Winter is merciless in the mountains of the Northeast. It comes early, settling into the highest peaks by late October and spreading a veil of white farther down the slopes with each passing day. By December the beaver dams are locked tight with ice, the streams thin ribbons of dark water between banks of white. The birds have fled, save for the hardiest species such as the gray jays and the ravens; the moose and deer have retreated to the thickets, and the coyotes and foxes are already searching out the season's victims, those killed off by too much cold and too little to eat.
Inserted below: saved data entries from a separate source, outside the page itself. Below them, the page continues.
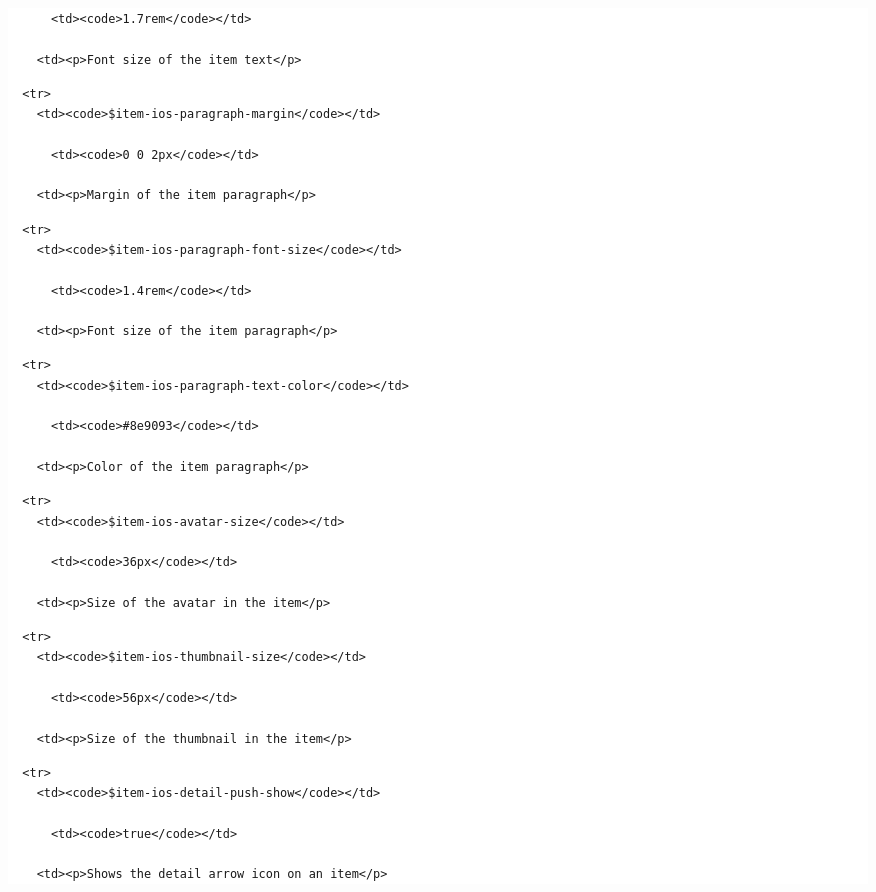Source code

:           <td><code>1.7rem</code></td>

        <td><p>Font size of the item text</p>
</td>
      </tr>

      <tr>
        <td><code>$item-ios-paragraph-margin</code></td>

          <td><code>0 0 2px</code></td>

        <td><p>Margin of the item paragraph</p>
</td>
      </tr>

      <tr>
        <td><code>$item-ios-paragraph-font-size</code></td>

          <td><code>1.4rem</code></td>

        <td><p>Font size of the item paragraph</p>
</td>
      </tr>

      <tr>
        <td><code>$item-ios-paragraph-text-color</code></td>

          <td><code>#8e9093</code></td>

        <td><p>Color of the item paragraph</p>
</td>
      </tr>

      <tr>
        <td><code>$item-ios-avatar-size</code></td>

          <td><code>36px</code></td>

        <td><p>Size of the avatar in the item</p>
</td>
      </tr>

      <tr>
        <td><code>$item-ios-thumbnail-size</code></td>

          <td><code>56px</code></td>

        <td><p>Size of the thumbnail in the item</p>
</td>
      </tr>

      <tr>
        <td><code>$item-ios-detail-push-show</code></td>

          <td><code>true</code></td>

        <td><p>Shows the detail arrow icon on an item</p>
</td>
      </tr>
Food is where you find it in winter, and the spruce grouse finds it in the branches of the conifers it lives among. From first snow to final thaw, the grouse feeds almost exclusively on the buds and needles of spruce and other softwoods — a waxy, high-cellulose, nutrient-poor diet that requires much digestion, so much that the grouse's intestinal tract enlarges considerably each winter to squeeze the last bit of nourishment from the food. The bird moves from tree to tree on feet that have sprouted snowshoes: elongated toe scales that grow in a fringe, spreading the grouse's weight and allowing it to walk rather than flounder.

coyote
Coyote on the winter prowl

For most of the region's winter residents, the season's biggest danger is not cold but starvation. A moose is so thoroughly insulated from the cold that it may actually become too warm, even on a subzero day, if it is forced into prolonged movement. The undercoat is thick and woolly, trapping a layer of air, a theme repeated by the layer of hollow guard-hairs, each of which acts like a thermos bottle to seal in body warmth.

But if there is not enough fuel for the internal fires, then all the insulation in the world is worthless. If heavy snows continue through most of the winter, deer are unable to move freely, and the traditional"yards," where they gather, become overbrowsed. The youngest and weakest go first, but none escape the debilitating effects.